In the Brisbane LGA, those who live north of the river have a higher mean salary than those who live south of the river.

Extract and work on sample data

set.seed(2401) # so we get the same random sample each code run
northsample <- sample_n(qld_pc_north, 31) # dplyr - sample 31 north data points > 30
set.seed(2601) # so we get the same random sample each code run
southsample <- sample_n(qld_pc_south, 31) # dplyr - sample 31 south data points > 30
# Perform a little magic to create sample data with a location column

# Let's merge the two data sets
combined_samp <- rbind(northsample, southsample)
combined_samp$Location <- as.factor(combined_samp$Location)
str(combined_samp)

## tibble [62 x 3] (S3: tbl_df/tbl/data.frame)
##  $ Postcode               : num [1:62] 4014 4010 4035 4007 4034 ...
##  $ Average salary or wages: num [1:62] 65401 66690 69533 82161 60037 ...
##  $ Location               : Factor w/ 2 levels "North","South": 1 1 1 1 1 1 1 1 1 1 ...

Display sample data (2 x 31 observations = 62)

Descriptive statistics on sample data

combined_samp %>% group_by(Location) %>% summarise(Min = min(`Average salary or wages`,na.rm = TRUE),
Q1 = quantile(`Average salary or wages`,probs = .25,na.rm = TRUE),
Median = median(`Average salary or wages`, na.rm = TRUE),
Q3 = quantile(`Average salary or wages`,probs = .75,na.rm = TRUE),
Max = max(`Average salary or wages`,na.rm = TRUE),
Mean = mean(`Average salary or wages`, na.rm = TRUE),
SD = sd(`Average salary or wages`, na.rm = TRUE),
n = n(),
Missing = sum(is.na(`Average salary or wages`))) -> samp_summary
knitr::kable(samp_summary)

Location	Min	Q1	Median	Q3	Max	Mean	SD	n	Missing
North	49014	61162.5	66690	75303.5	88086	68223.45	10085.501	31	0
South	35689	47731.0	52401	56379.5	74018	52459.39	8285.363	31	0

Notes

random sample taken >= 30 (31 to be precise)
central limit theorem invoked; can assume sample data normally distributed

Visualisation of Sample Data

par(mai=c(1,1,0,1),mar=c(5,2,1,0)+0.1,oma=c(1,1,1,1),mfrow = c(2, 2))
hist(northsample$`Average salary or wages`, xlab = "Average Salary North", main ="Histogram of North of River Salaries", col = "blue")
hist(southsample$`Average salary or wages`,xlab = "Average Salary South", main ="Histogram of South of River Salaries", col = "green")
qqPlot(northsample$`Average salary or wages`, ylab = "Average Salary North", main ="QQ Plot of North of River Salaries", lwd=1, col="red")
qqPlot(southsample$`Average salary or wages`,ylab = "Average Salary South", main ="QQ Plot of South of River Salaries", lwd=1, col="red")

Although we are using a large sample size, the graphs suggest approximately normal distributions.

Hypothesis Testing

Variance

Let’s check for homogeneity of variance.

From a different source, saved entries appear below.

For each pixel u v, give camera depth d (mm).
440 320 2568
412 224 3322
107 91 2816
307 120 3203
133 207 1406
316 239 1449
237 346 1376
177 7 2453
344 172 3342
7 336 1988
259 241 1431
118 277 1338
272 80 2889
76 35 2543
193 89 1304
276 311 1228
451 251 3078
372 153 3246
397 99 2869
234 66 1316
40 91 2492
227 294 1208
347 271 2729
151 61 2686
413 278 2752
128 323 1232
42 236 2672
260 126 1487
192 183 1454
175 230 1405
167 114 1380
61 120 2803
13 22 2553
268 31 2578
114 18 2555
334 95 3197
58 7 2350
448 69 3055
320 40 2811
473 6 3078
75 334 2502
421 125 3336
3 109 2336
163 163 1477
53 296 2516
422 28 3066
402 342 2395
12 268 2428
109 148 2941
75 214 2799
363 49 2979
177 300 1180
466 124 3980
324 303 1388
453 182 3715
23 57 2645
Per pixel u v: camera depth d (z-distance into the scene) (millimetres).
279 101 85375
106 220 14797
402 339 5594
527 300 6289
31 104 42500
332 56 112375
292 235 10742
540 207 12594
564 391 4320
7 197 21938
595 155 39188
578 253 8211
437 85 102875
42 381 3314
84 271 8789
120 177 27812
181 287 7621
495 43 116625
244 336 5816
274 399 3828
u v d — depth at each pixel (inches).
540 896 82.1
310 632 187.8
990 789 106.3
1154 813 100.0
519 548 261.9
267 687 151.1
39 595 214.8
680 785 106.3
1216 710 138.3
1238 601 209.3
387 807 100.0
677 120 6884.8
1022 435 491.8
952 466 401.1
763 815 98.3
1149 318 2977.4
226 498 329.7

We use the following statistical hypotheses:

\[H_0: \sigma_1^2 = \sigma_2^2 \] \[H_A: \sigma_1^2 \ne \sigma_2^2 \] where σ1 and σ2 refer to the population variance of the north of the river and south of the river groups.

To calculate this, we can use the leveneTest in R.

leveneTest(combined_samp$`Average salary or wages` ~ combined_samp$Location, data = combined_samp) # Do a Levene test

As p is 0.248 which is greater than 0.05 we fail to reject Ho and can assume equal variance.

Two-sample t-Test

Now that our variances have been considered, we can study the difference in means so our null and alternate hypotheses are as follows:

\[H_0: \mu_1 - \mu_2 = 0 \] \[H_A: \mu_1 - \mu_2 \ne 0\] where μ1 and μ2 refer to the population means of the north of the river and south of the river groups.

In r, we now apply a two sample t-test to test if the ‘unknown’ population mean of the north data set is equal or not to the ‘unknown’ population mean of the south data set. (Remember we are simulating random sampling and are ‘pretending’ we don’t know the true population means.)

t.test(
  combined_samp$`Average salary or wages` ~ combined_samp$Location, data = combined_samp, var.equal = TRUE, alternative = "two.sided")

## 
##  Two Sample t-test
## 
## data:  combined_samp$`Average salary or wages` by combined_samp$Location
## t = 6.7245, df = 60, p-value = 7.368e-09
## alternative hypothesis: true difference in means is not equal to 0
## 95 percent confidence interval:
##  11074.81 20453.32
## sample estimates:
## mean in group North mean in group South 
##            68223.45            52459.39

Discussion

The p-value is far less than 0.05 so we can state that there is statistically significant information to say that the mean salary of income tax earners living north of the Brisbane river is not equal to the mean salary of income tax earners living south of the Brisbane river.

The central limit theorem ensured that the t-test could be applied due to the large sample size in each group (31 which is > 30).

The Levene’s test of homogeneity of variance indicated equal variances.

The results of the two-sample t-test assuming equal variance found a statistically significant difference between salary of income tax earners living north of the Brisbane river and salary of income tax earners living south of the Brisbane river; t(df=60)=6.7245, p=.000000007, 95% CI for the difference in means [11074.81, 20453.32].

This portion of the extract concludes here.